According to recent estimates, fewer than 23% of Spanish homes have a broadband connection to the internet (via ADSL or cable), whilst a further 16% of homes continue to get by with a much slower (and in today’s technological terms, relatively antiquated) dial-up connection. This compares to the UK, where 56% of all households (14 million of them) now have a broadband connection and where dial-up connections are very definitely a thing of the past. According to the Spanish Association of Internet Users, there were 86,404 new internet connections made last November, which is down 40% on a year on year basis. This again compares unfavourably with the UK’s current 40,000 new connections each week or one million additional households every year.

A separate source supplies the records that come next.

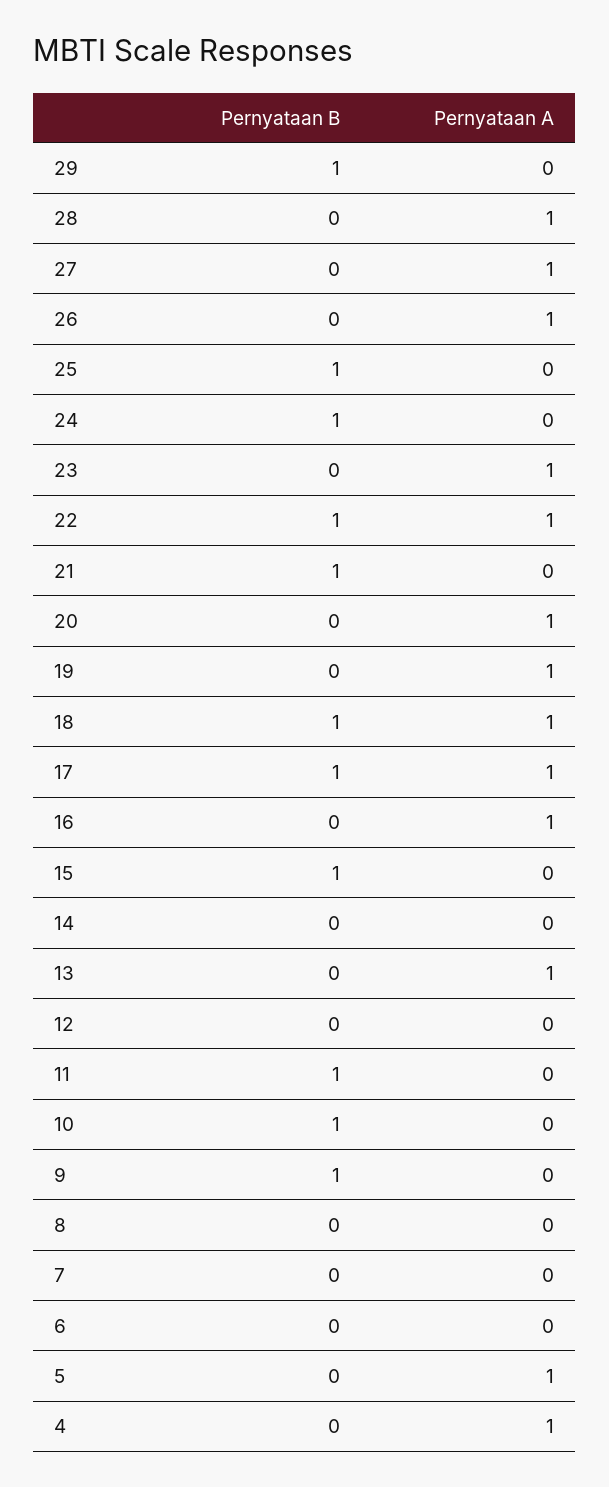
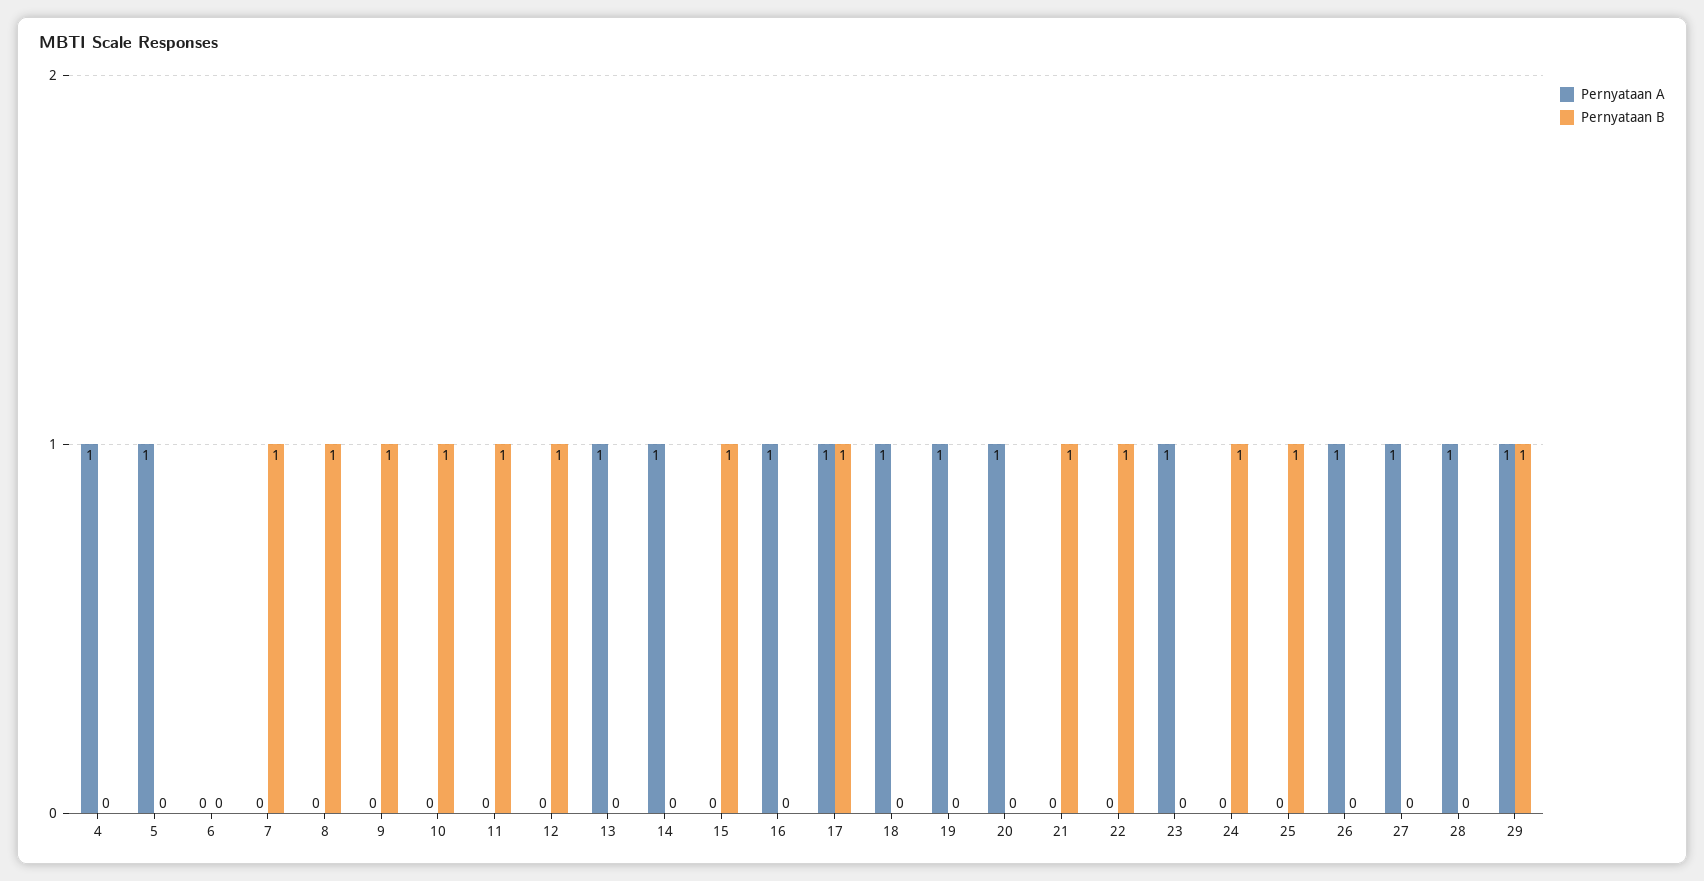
  {
    "Pernyataan B": {
      "29": 1,
      "28": 0,
      "27": 0,
      "26": 0,
      "25": 1,
      "24": 1,
      "23": 0,
      "22": 1,
      "21": 1,
      "20": 0,
      "19": 0,
-     "18": 1,
+     "18": 0,
      "17": 1,
      "16": 0,
      "15": 1,
      "14": 0,
      "13": 0,
-     "12": 0,
+     "12": 1,
      "11": 1,
      "10": 1,
      "9": 1,
-     "8": 0,
+     "8": 1,
-     "7": 0,
+     "7": 1,
      "6": 0,
      "5": 0,
      "4": 0
    },
    "Pernyataan A": {
-     "29": 0,
+     "29": 1,
      "28": 1,
      "27": 1,
      "26": 1,
      "25": 0,
      "24": 0,
      "23": 1,
-     "22": 1,
+     "22": 0,
      "21": 0,
      "20": 1,
      "19": 1,
      "18": 1,
      "17": 1,
      "16": 1,
      "15": 0,
-     "14": 0,
+     "14": 1,
      "13": 1,
      "12": 0,
      "11": 0,
      "10": 0,
      "9": 0,
      "8": 0,
      "7": 0,
      "6": 0,
      "5": 1,
      "4": 1
    }
  }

Spanish internet users first began plugging in to ADSL broadband (which uses the existing system of telephone lines rather than dedicated cables) in 1999. The principal internet service providers (ISPs) are:
•Telefónica – the former publicly-owned state monopoly;
•Terra Networks – part of the Telefónica Group;
•Direct Telecom – which provides both ADSL and VoIP (internet telephony) services;
•Wanadoo – which started out as the internet branch of Uni2 Spain and now operates much like Terra, as a reseller of Telefónica’s ADSL services;
•Tele2 – which has bought out Colt Telecom and prides itself on offering faster than average connection speeds;
•Comunitel – currently operated by Tele2;
•Jazztel – the first of the ISPs to provide the faster ADSL2+ service throughout the country;
•Ya.com – which was set up by Jazztel, but has since been bought by T-Online.
Although there is really no shortage of ISPs in Spain, therefore, the connection speeds they currently offer certainly lag quite a way behind the rest of Europe. The average ADSL speed on offer by all of these companies is a miserly 1024/300 kbps, with costs of about €20 to €39 a month – which is relatively steep given the slow speeds that are on offer. Faster connections offering a maximum 8 Mbps (probably the standard offer in the UK), are available but the price is considerably higher (expect to pay around €150 a month). A notable exception in terms of both speed and price is from those companies (notably Jazztel, Wanadoo and Ya) which offer a combined package of TV/Phone calls/ADSL for between €20 and €30 a month.
The consumers’ principal demands for increased speed and cheaper connections depend to a very great extent on the telecommunications infrastructure. ADSL, of course, relies on existing telephone lines, the capacity of those lines, and the price ISPs have to pay in order to gain access to those lines. The technology of ADSL (Asymmetric Digital Subscriber Service) is by now relatively straight forward and exploits the unused frequencies of the phone line (that is, the parts that aren’t needed for voice signals) to carry digital signals, in the form of electrical pulses instead of sound.
There is a maximum connection speed which can be achieved over such existing – conventionally copper – lines and that speed will be determined by the physical condition of the line itself and the distance the user is from the nearest telephone exchange. Put at its simplest, if you live a long way away from the nearest exchange, you shouldn’t even consider ADSL. In Spain, of course, that could affect large numbers of people and communities, leaving them with the far more expensive options of either cable or wireless provision.
It is precisely this telecommunications or “digital” infrastructure, of course, that is at the forefront of developments in the UK at the moment. It is recognised that existing, copper telephone lines are practically at saturation point and preventing the delivery of faster and faster connection speeds, where 50Mbps is already being explored by Virgin Media. The alternative and obvious successor to copper is a fibre-optic network, and this will obviously prove an expensive form of infrastructure either for the government or private enterprise (and it will probably take a mixture of the two) to provide.
One of the key areas for development in the UK, therefore, will be the replacement of existing copper networks with fibre-optics (which are capable of handling far greater traffic loads at faster speeds). Clearly, this will be a massive and expensive operation. Nevertheless, BT has recently announced a £1.5 billion programme to roll out fibre access to 10 million homes in the UK and the Prime Minister, Gordon Brown, has hinted that development of the “digital infrastructure” might be one of the areas ripe for government-assisted investment as policies are hatched to try to spend the country’s way out of recession.
In a recent consumer survey of UK users’ main concerns about their broadband ISPs, the following six categories were identified:
•Quality and stability of the home internet service;
•Download times for files and webpages;
•The clarity of pricing and billing systems;
•After-sales support;
•Value for money; and
•Speed of service activation.
As Spanish ISPs – and no doubt the Spanish government – attempt to ensure that they do not miss out on the broadband revolution, they are likely to have to address exactly the same sort of issues currently under debate in the UK – namely the state of the existing telecommunications infrastructure and ways in which competing ISPs can gain access to that upgraded network in order to ensure that healthy competition continues to force prices down. The development of wireless networks, which can avoid the fixed telephone lines altogether, of course, will provide an even keener basis for competition amongst suppliers of broadband services.